Saved data entries:
· · ·
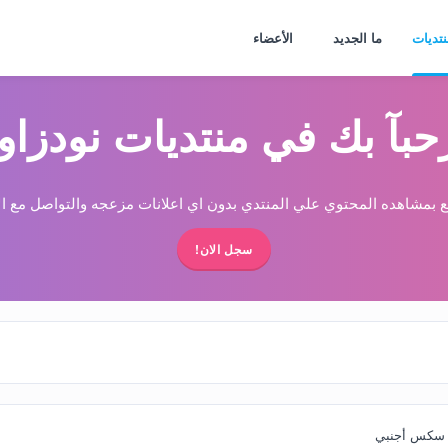
نتديات
ما الجديد
الأعضاء
حبآ بك في منتديات نودزاو
 بمشاهده المحتوي علي المنتدي بدون اي اعلانات مزعجه والتواصل مع الا
سجل الان!
 سكس أجنبي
· · ·
*WORK REQUIRED:*
Write the records out exactly, dropping every image.

*SOLUTION:*
نتديات
ما الجديد
الأعضاء
حبآ بك في منتديات نودزاو
 بمشاهده المحتوي علي المنتدي بدون اي اعلانات مزعجه والتواصل مع الا
سجل الان!
 سكس أجنبي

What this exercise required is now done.